– Нет. Не могу! – Она зарыдала. – Неужели ты не понимаешь? В этом и заключается суть импринтинга. – Пятно на блузке вздымалось и опускалось. – Как бы я хотела избавиться от этой штуковины и быть с тобой, Фрэнк. Но я в ловушке. А тогда это казалось невысокой ценой. Да, правда, я побывала в невероятных местах, испытала самые поразительные ощущения. Но жить на круизном лайнере, смотреть на развалины древнего мира, потому что нам невыносимо видеть, во что мы превратили наш собственный… Это бессмысленно. Существует и другая жизнь, Фрэнк, в высоких горах, под небесами, глубоко в океане. Во всяком случае, для тех немногих, кто может ее себе позволить. А Уоррен мог.
– Дотти, ты не должна так говорить. То, что есть у нас с тобой… то, что могло бы быть. Мы ведь только что…
– Нет, я не желаю смерти тебе, Фрэнк. Или даже себе. Я говорю об устройстве мира… – Она подняла на него золотистые глаза и медленно моргнула. – И об Уоррене.
Море становилось все более бурным, и «Блистательный бродяга» боролся с высокими осенними волнами. Фрэнк читал лекции о греческой концепции переселения душ, о том, что мертвым предстояло оказаться в одном из трех царств. Элизиум для благословенных. Тартар для проклятых. Луга асфоделей – земля скуки и забвения – для всех остальных. Чтобы попасть в одно из трех царств, сначала требовалось пересечь реку Стикс и заплатить перевозчику Харону мелкую золотую монетку, обол, которую охваченные горем родственники умершего клали тому на язык. Чтобы получить желаемое, заключал он, глядя на маски из папье-маше, в какие обратились лица некогда живых людей, сидевших перед ним в лекционном зале «Старбакса», будь готов заплатить.
Яд? Идея была не лишена привлекательности – на борту полно токсичных веществ, которые Фрэнк, наверное, мог бы раздобыть, только они с Дотти ничего не смыслили в биохимии, и не было никакой гарантии, что Уоррена потом не воскресят заново. Значит, трагическое падение, ведь шторма-то какие! Куда проще – вывести из строя электромагнит на одной из больших дверей в переборке, когда он будет ковылять мимо… Вот только очень сложно точно рассчитать время, и остается пусть призрачная, но способная расстроить все вероятность, что Уоррена все-таки как-нибудь откачают. И с чем они тогда останутся?

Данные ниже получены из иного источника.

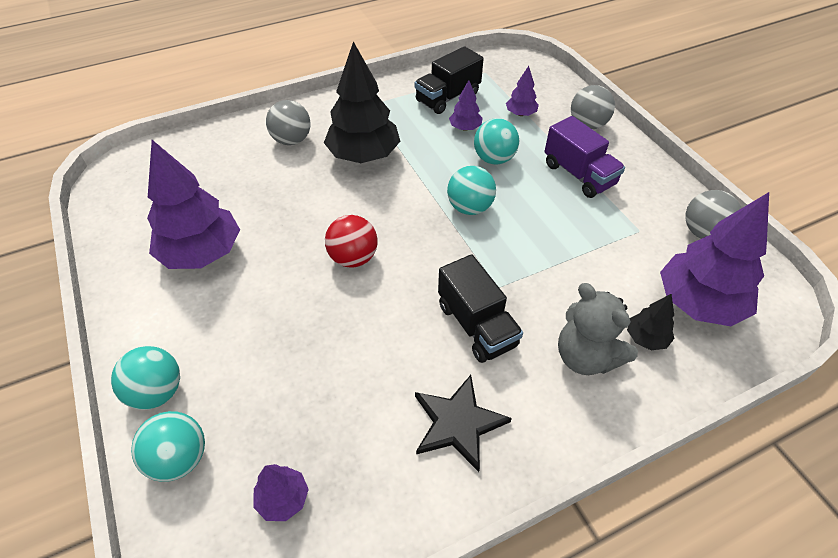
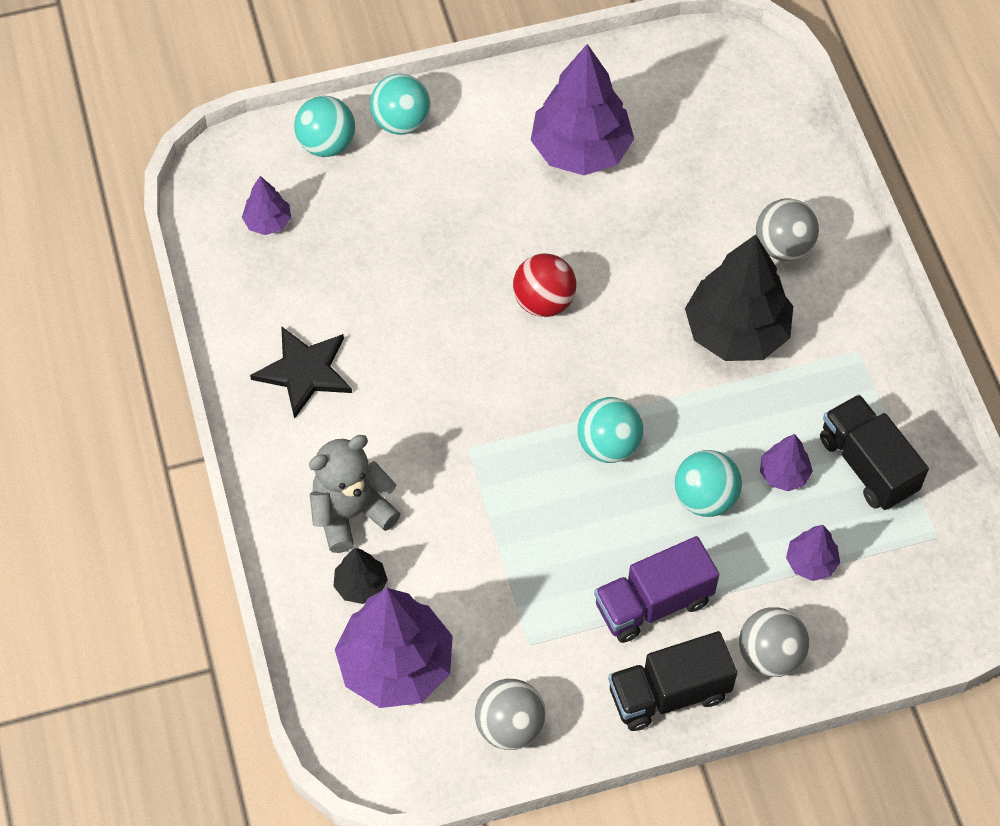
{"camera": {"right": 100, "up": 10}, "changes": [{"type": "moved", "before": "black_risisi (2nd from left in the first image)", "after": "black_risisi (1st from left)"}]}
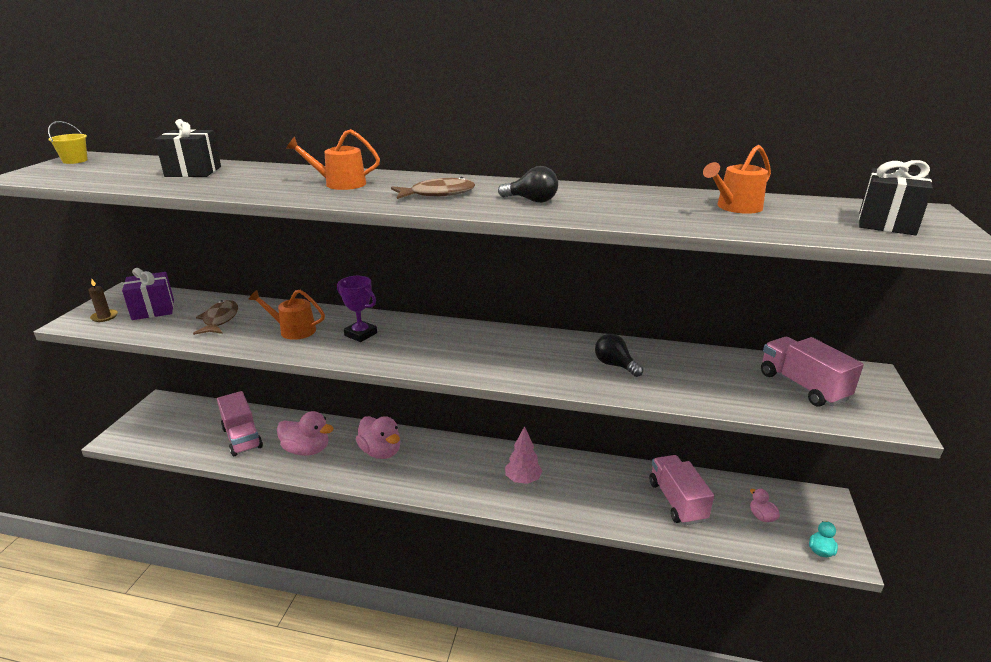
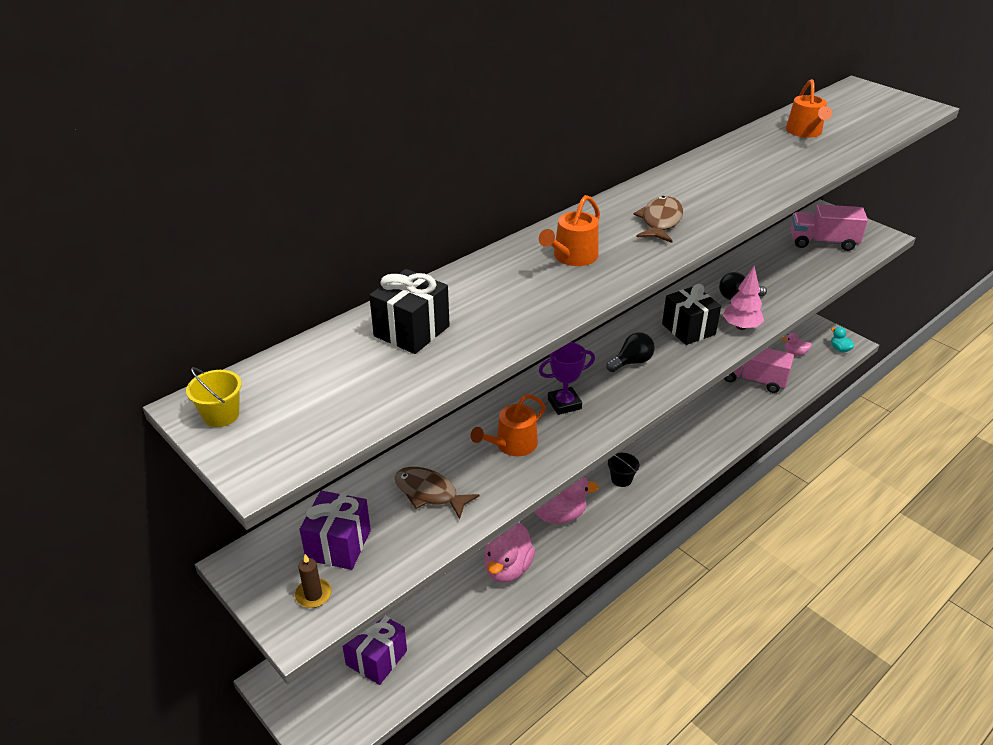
{"camera": {"right": -55, "up": 10}, "changes": [{"type": "removed", "before": "pink_risisi (1st from left)"}, {"type": "added", "after": "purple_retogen (2nd from left)"}, {"type": "added", "after": "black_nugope"}, {"type": "moved", "before": "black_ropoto (1st from left)"}, {"type": "moved", "before": "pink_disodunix"}, {"type": "moved", "before": "black_retogen (2nd from left)"}, {"type": "turned", "before": "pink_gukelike (1st from left)", "turn": 150}]}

Возможности, которые они с Дотти перебирали, встречаясь в следующие дни на забрызганной пеной палубе, казались бесконечными. И сомнительными. Даже если одна из них воплотится безупречно, останется еще одна проблема. Сойти с корабля вместе они могли бы, когда «Блистательный бродяга» бросит якорь у берегов бывшей Святой земли, где для желающих была запланирована экскурсия в противорадиационных комбинезонах, но ведь Дотти придется изображать убитую горем вдову, и, если Фрэнк покинет свой пост, а потом его заметят вместе с ней, возникнут подозрения. И даже если они сумеют оправдаться, все равно остается риск, что уголовное дело будет возбуждено или они станут жертвами шантажа. Однако Дотти приводила Фрэнка в восхищение не только своей красотой, но и живостью ума.
– А что, если мы инсценируем твою смерть, Фрэнк? – кричала она шепотом, пока они цеплялись за леерное ограждение. – Ты бы мог…. Ну, я не знаю… Мог бы разыграть самоубийство. А потом… – она смотрела на буйные волны своими мудрыми золотистыми глазами, – мы избавились бы от Уоррена под видом тебя.
План был безупречный и красивый, как она сама, и Фрэнку хотелось ее поцеловать, обнять и сделать все остальное, что они успели друг другу наобещать, и сделать прямо здесь и сейчас, на скользкой палубе. Не так уж трудно на несколько месяцев прикинуться Уорреном, спрятаться под его париком, за его солнцезащитными очками и всем его гримом. Потом пройдет время, и муж Дотти начнет выглядеть все лучше и лучше. В конце концов, технологии постоянно совершенствуются. Можно просто сказать, что он снова умер, и его воскресили по новой методике. От них потребуется всего лишь немного терпения – небольшая цена, если представить, какая награда их ожидает: Дотти освободится от своего проклятия, и они с Фрэнком будут богаты.